• **BRIEF**:
Beginning with the line that holds "right shoulder: (137, 275)" in the data below, give again every line through the one that holds "right shoulder: (359, 115)", exactly as written.

========================================================================

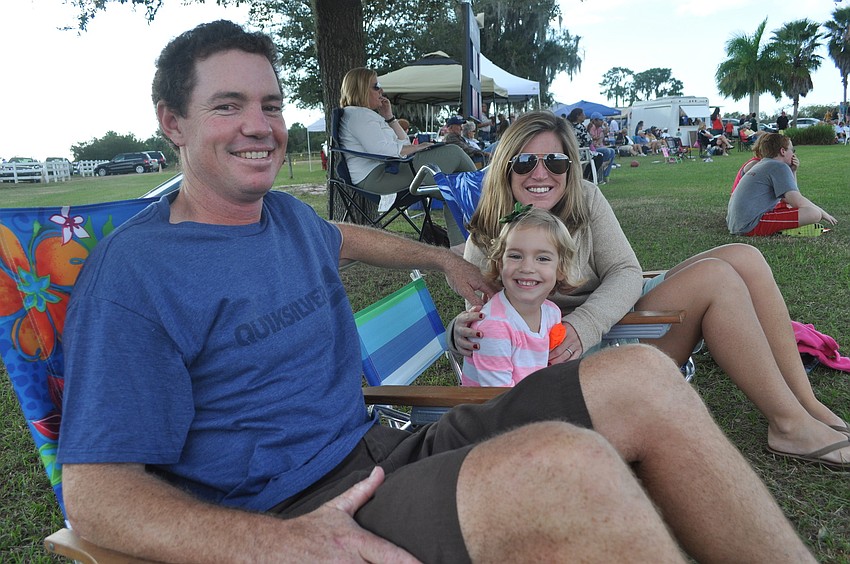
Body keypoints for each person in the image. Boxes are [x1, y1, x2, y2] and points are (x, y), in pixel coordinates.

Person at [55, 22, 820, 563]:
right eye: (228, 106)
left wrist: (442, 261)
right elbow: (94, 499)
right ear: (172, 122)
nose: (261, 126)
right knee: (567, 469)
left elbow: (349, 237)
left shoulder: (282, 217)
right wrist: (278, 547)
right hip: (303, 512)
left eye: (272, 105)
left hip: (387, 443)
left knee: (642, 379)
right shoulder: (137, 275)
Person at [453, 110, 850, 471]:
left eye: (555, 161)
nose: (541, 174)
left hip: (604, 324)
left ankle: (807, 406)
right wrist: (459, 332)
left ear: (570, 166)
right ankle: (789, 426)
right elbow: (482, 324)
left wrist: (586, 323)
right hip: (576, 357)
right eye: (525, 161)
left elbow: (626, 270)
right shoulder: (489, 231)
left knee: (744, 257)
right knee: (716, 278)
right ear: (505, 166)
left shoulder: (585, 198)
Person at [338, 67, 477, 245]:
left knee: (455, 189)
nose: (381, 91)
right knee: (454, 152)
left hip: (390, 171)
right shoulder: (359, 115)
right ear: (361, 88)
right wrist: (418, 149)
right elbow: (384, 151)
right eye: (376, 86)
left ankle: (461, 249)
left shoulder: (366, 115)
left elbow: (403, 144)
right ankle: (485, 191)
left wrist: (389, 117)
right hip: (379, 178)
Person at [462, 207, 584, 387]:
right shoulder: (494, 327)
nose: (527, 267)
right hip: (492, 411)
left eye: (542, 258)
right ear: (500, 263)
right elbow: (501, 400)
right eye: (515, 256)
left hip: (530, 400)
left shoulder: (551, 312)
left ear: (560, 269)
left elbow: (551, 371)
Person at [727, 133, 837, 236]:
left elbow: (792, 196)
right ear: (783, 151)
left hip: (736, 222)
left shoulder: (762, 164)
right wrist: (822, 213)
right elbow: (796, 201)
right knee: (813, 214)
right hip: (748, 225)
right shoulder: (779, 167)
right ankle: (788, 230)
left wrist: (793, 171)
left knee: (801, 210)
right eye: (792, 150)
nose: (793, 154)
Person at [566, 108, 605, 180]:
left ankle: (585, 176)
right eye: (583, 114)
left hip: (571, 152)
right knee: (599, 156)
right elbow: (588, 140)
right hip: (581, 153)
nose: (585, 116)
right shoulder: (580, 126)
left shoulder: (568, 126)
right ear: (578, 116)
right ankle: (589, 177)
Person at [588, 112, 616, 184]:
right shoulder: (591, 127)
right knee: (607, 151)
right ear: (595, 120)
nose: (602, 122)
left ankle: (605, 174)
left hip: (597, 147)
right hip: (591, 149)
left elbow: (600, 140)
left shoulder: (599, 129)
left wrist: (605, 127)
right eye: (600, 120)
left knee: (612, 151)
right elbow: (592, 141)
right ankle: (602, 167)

========================================================================

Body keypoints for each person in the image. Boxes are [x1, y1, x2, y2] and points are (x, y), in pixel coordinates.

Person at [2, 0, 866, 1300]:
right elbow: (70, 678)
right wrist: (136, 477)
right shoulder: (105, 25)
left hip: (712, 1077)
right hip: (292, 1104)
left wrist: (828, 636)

========================================================================

• **EXERCISE ANSWER**:
right shoulder: (137, 275)
Person at [453, 110, 850, 471]:
left eye: (555, 161)
nose: (541, 174)
left hip: (604, 324)
left ankle: (807, 406)
right wrist: (459, 332)
left ear: (570, 166)
right ankle: (789, 426)
right elbow: (482, 324)
left wrist: (586, 323)
right hip: (576, 357)
right eye: (525, 161)
left elbow: (626, 270)
right shoulder: (489, 231)
left knee: (744, 257)
right knee: (716, 278)
right ear: (505, 166)
left shoulder: (585, 198)
Person at [338, 67, 477, 245]:
left knee: (455, 189)
nose: (381, 91)
right knee: (454, 152)
left hip: (390, 171)
right shoulder: (359, 115)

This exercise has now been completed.